The BTI report was publicised in a New York Times op-ed, leading to various follow-up blogs (e.g. from Joe Romm) and a flurry of activity on Twitter. A similar response greeted at an earlier BTI report on rebound effects which found: “…a large expert consensus and strong evidence that below-cost energy efficiency measures drive a rebound in energy consumption that erodes much and in some cases all of the expected energy savings.” Both reports brought welcome media attention to this important subject, but the intensity of the ensuing debate demonstrates that a consensus on the importance of rebound remains elusive.
‘Rebound effects’ is an umbrella term for a variety of economic mechanisms that reduce the energy and emission savings from improved energy efficiency. At its simplest, improved energy efficiency leads to cheaper energy services, thereby encouraging increased consumption of those services that offsets some of the energy savings. But the story doesn’t end there, as there are also multiple indirect and second-order effects to consider – such as efficiency improvements enabling firms to expand output, lower product prices and increase market demand which in turn stimulates economic growth and aggregate energy consumption. As BTI observe, rebound effects are the emergent outcome of multiple feedback mechanisms within complex, non-linear economic systems – and the magnitude of those effects may be expected to vary significantly between contexts and over time.

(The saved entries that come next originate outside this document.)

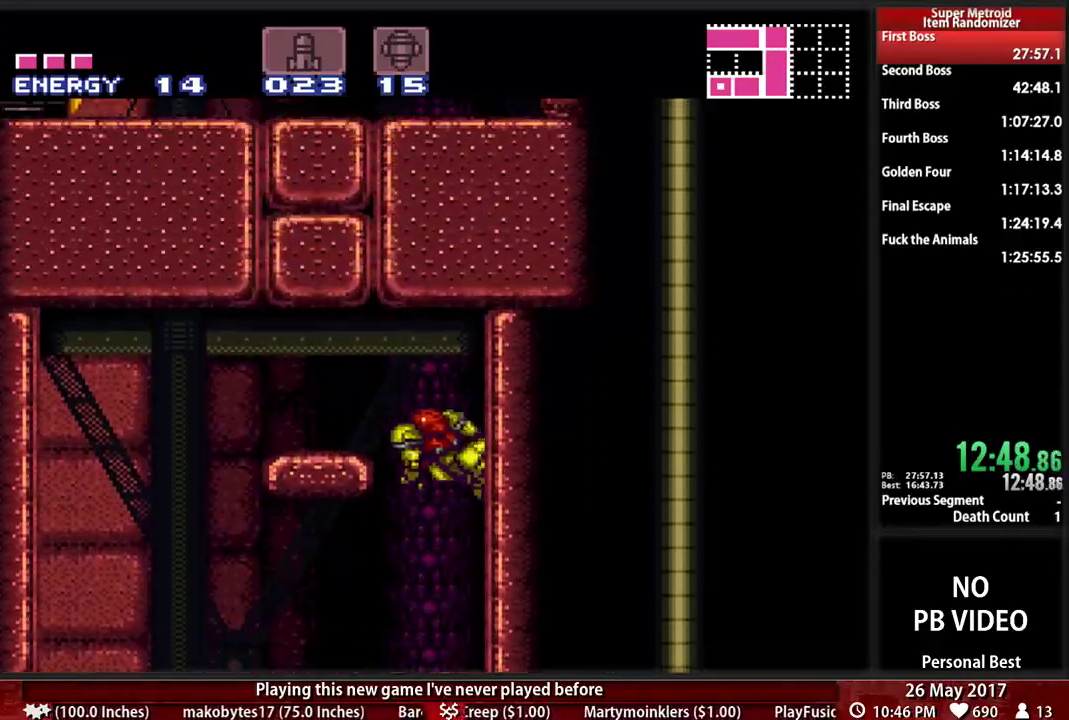
Gameplay with a controller (Nintendo layout); each line is a JSON object with the inputs held at the frame after it. "events" lists button and stick changes between this image and that frame as [ms after this image, input, new state], when the widget could be followed in between. Not read: L3 R3 SELECT START.
{"buttons": ["DPAD_UP"], "events": [[86, "A", "up"], [293, "DPAD_LEFT", "up"], [293, "DPAD_UP", "down"], [328, "X", "down"], [466, "X", "up"]]}
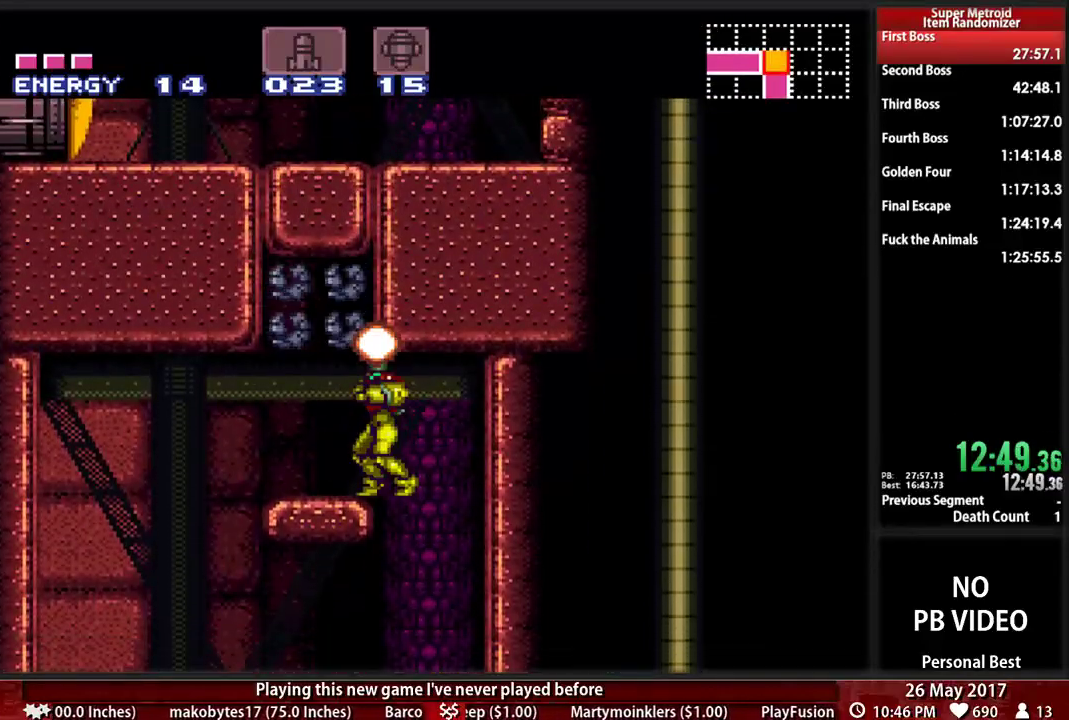
{"buttons": ["A", "X", "R1", "DPAD_RIGHT"]}
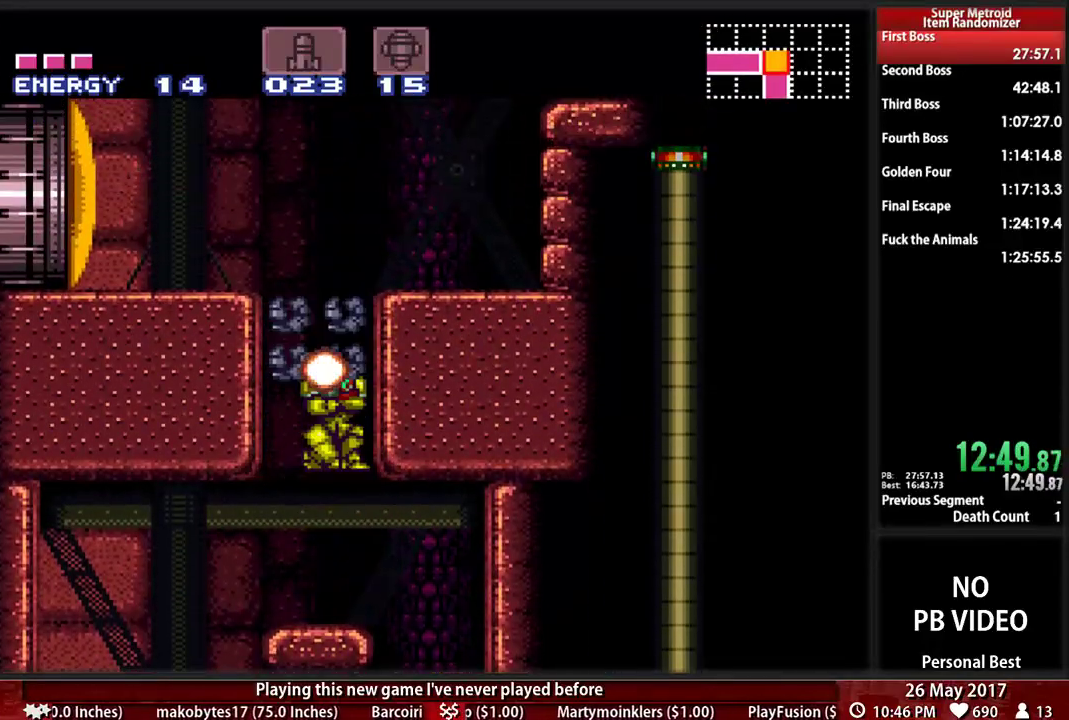
{"buttons": ["A", "X", "R1", "DPAD_UP"], "events": [[17, "DPAD_UP", "down"], [69, "A", "up"], [69, "X", "up"], [86, "DPAD_RIGHT", "up"], [86, "L1", "down"], [259, "X", "down"], [397, "A", "down"], [414, "L1", "up"]]}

One reason for the continued controversy is that rebound effects are very hard to measure. Experimental studies and econometric analysis of secondary data can isolate a limited number of mechanisms within constrained spatial and temporal boundaries, but estimation becomes more difficult – and causality harder to establish – as those boundaries expand. Energy efficiency improvements are typically associated with broader improvements in product and process technology that make it difficult and perhaps misleading to isolate the impact of energy efficiency improvements alone. The latter can be achieved with energy-economic models that simulate ‘pure’ energy efficiency improvements and track their economy-wide implications, but while these capture a broader range of economic mechanisms their results are sensitive to assumptions with limited empirical foundation.
However, these methodological problems are hardly unique to rebound effects – a host of other physical and economic phenomena present equally difficult challenges. Moreover, our confidence in the nature and likely magnitude of rebound effects is growing rapidly as the volume of evidence expands, new techniques are applied, new data sources are used and previous studies are re-evaluated. Since I reviewed the subject in 2007, the volume of evidence has grown exponentially. An indication of this comes from the IPCC Working Group 3 who, after ignoring rebound effects in their previous four reports, now state that “rebound effects cannot be ignored” and highlights instances where these effects could be large. For example:
“….A comprehensive review of 500 studies suggests that direct rebounds are likely to be over 10% and could be considerably higher …..Other reviews have shown larger ranges with Thomas and Azevedo (2013) suggesting between 0 and 60%. For household‐efficiency measures, the majority of studies show rebounds in developed countries in the region of 20-45% (the sum of direct and indirect rebound effects), meaning that efficiency measures achieve 65-80% of their original purposes …..For private transport, there are some studies that support higher rebounds, with Frondel et al.( 2012) findings rebounds of between 57 and 62%.
There is evidence to support the claim that rebound effects can be higher in developing countries …..Roy (2000) argues that rebound effects in the residential sector in India and other developing countries can be expected to be larger than in developed economies because high‐quality energy use is still small in households in India and demand is very elastic……..However, there is considerable uncertainty of the precise scale of rebound effects in developing countries with more research required……”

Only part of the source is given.